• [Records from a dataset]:

========================================

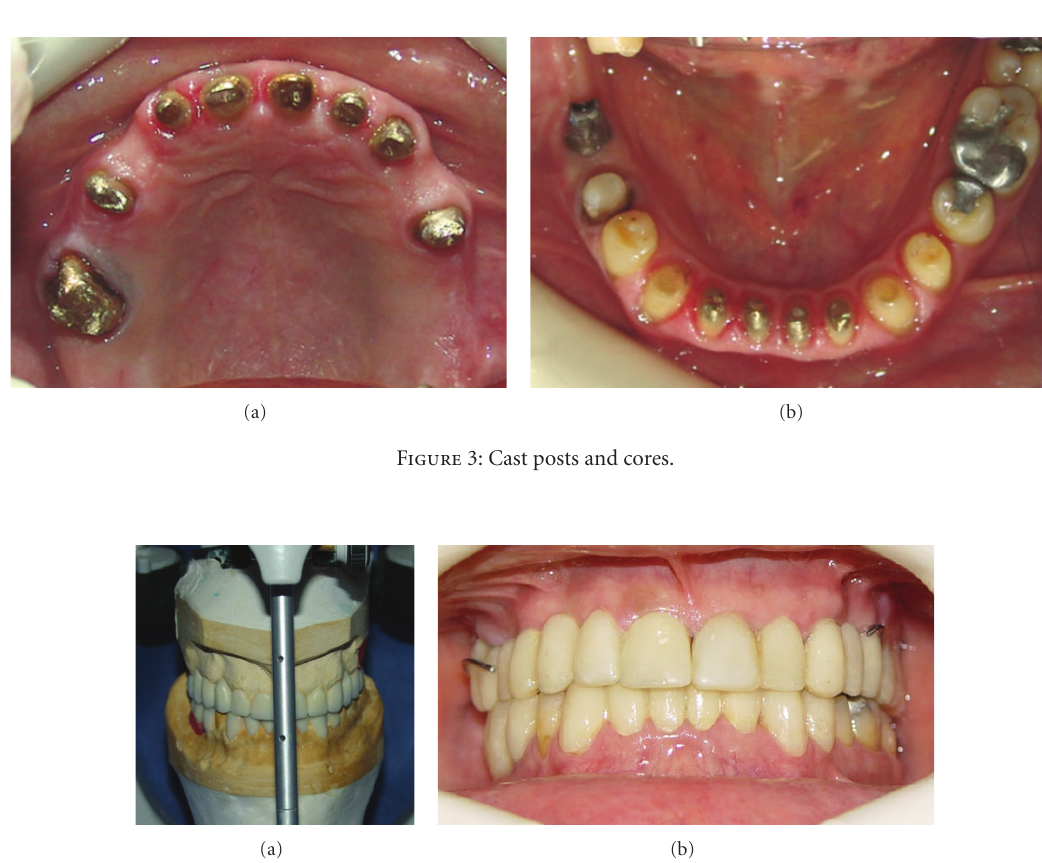
Figure 4: Diagnostic waxup (a); fixed and removable provisional restorations in place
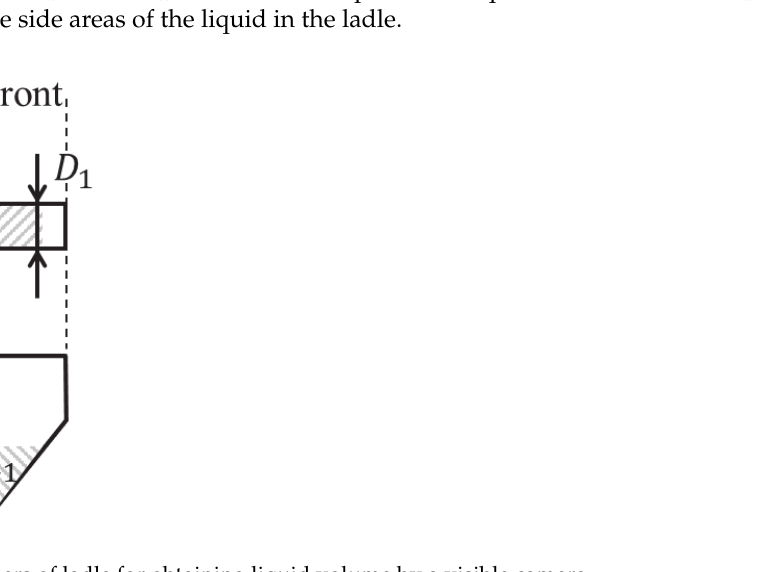
Figure 15. Parameters of ladle for obtaining liquid volume by a visible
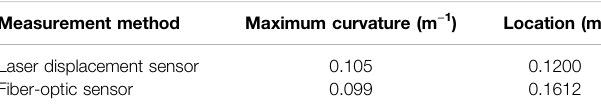
TABLE 5 | Maximum curvature and its location measured by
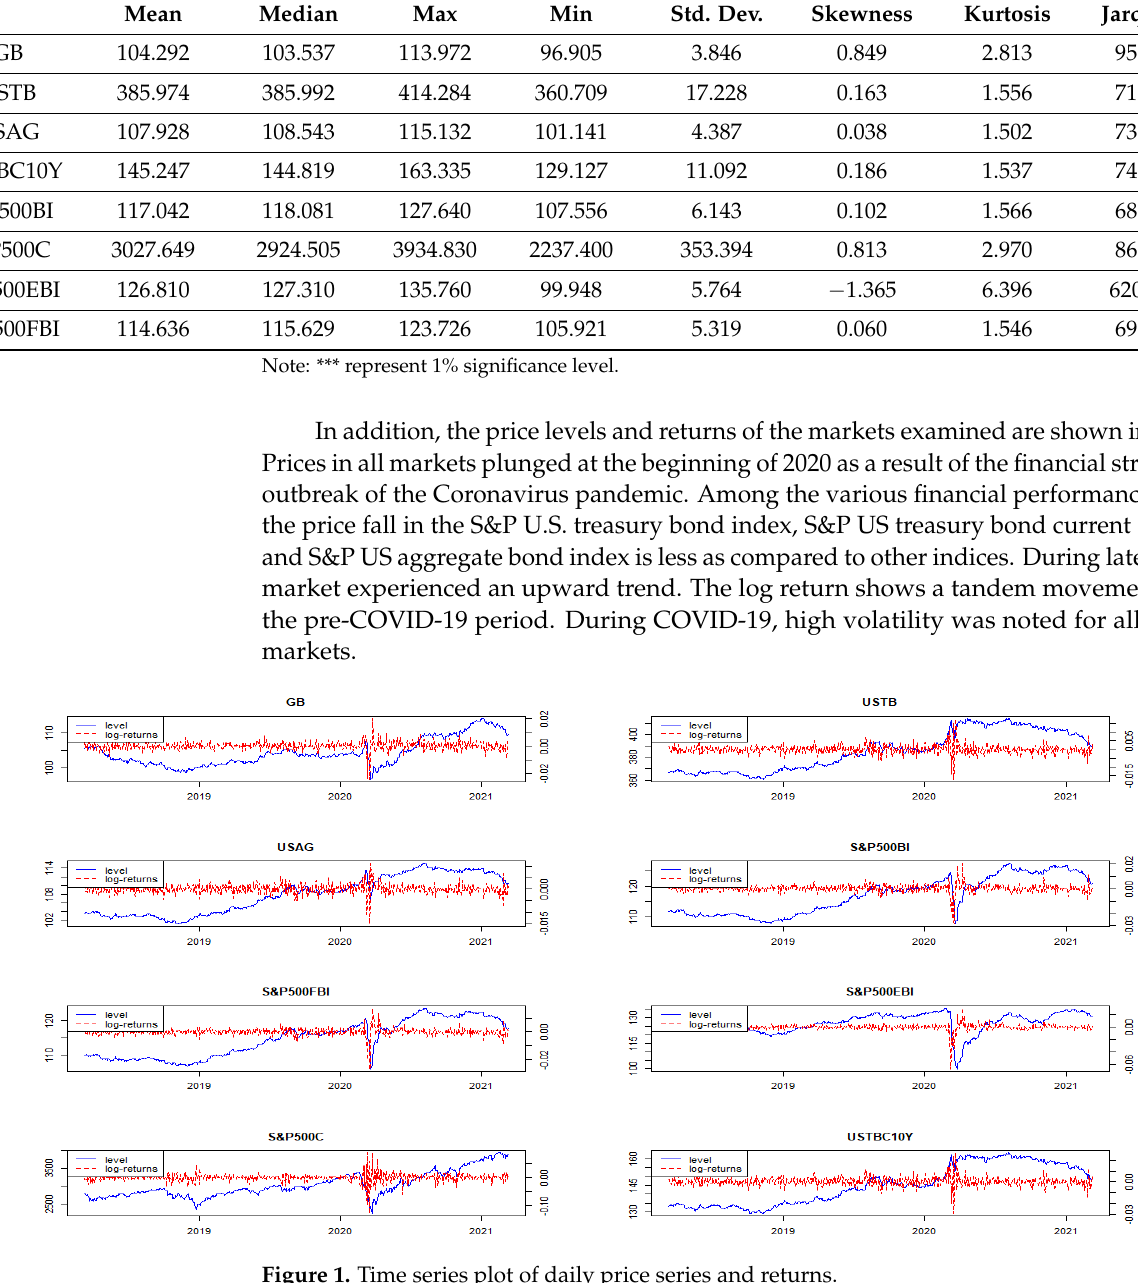
Figure 1. Time series plot of daily price series and returns. Figure 2 denotes the pairwise correlation coefficient with results showing that green bonds are more strongly correlated with the S&P 500 composite index, while it is weakly correlated with the S&P 500 US treasury bond index. The degree of correlation is highest between the S&P 500 US treasury bond index and the S&P US treasury bond current 10Y index. The S&P 500 composite index and S&P 500 energy index are weakly connected with each other.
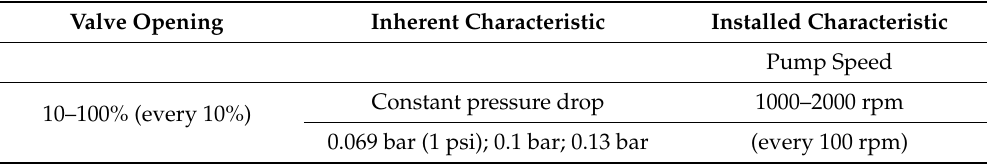
Table 3. Experimental conditions for measurement of flow coe ffi cients.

========================================

Output the data verbatim, images excluded.

• [Output of the task]:
Figure 4: Diagnostic waxup (a); fixed and removable provisional restorations in place
Figure 15. Parameters of ladle for obtaining liquid volume by a visible
TABLE 5 | Maximum curvature and its location measured by
Figure 1. Time series plot of daily price series and returns. Figure 2 denotes the pairwise correlation coefficient with results showing that green bonds are more strongly correlated with the S&P 500 composite index, while it is weakly correlated with the S&P 500 US treasury bond index. The degree of correlation is highest between the S&P 500 US treasury bond index and the S&P US treasury bond current 10Y index. The S&P 500 composite index and S&P 500 energy index are weakly connected with each other.
Table 3. Experimental conditions for measurement of flow coe ffi cients.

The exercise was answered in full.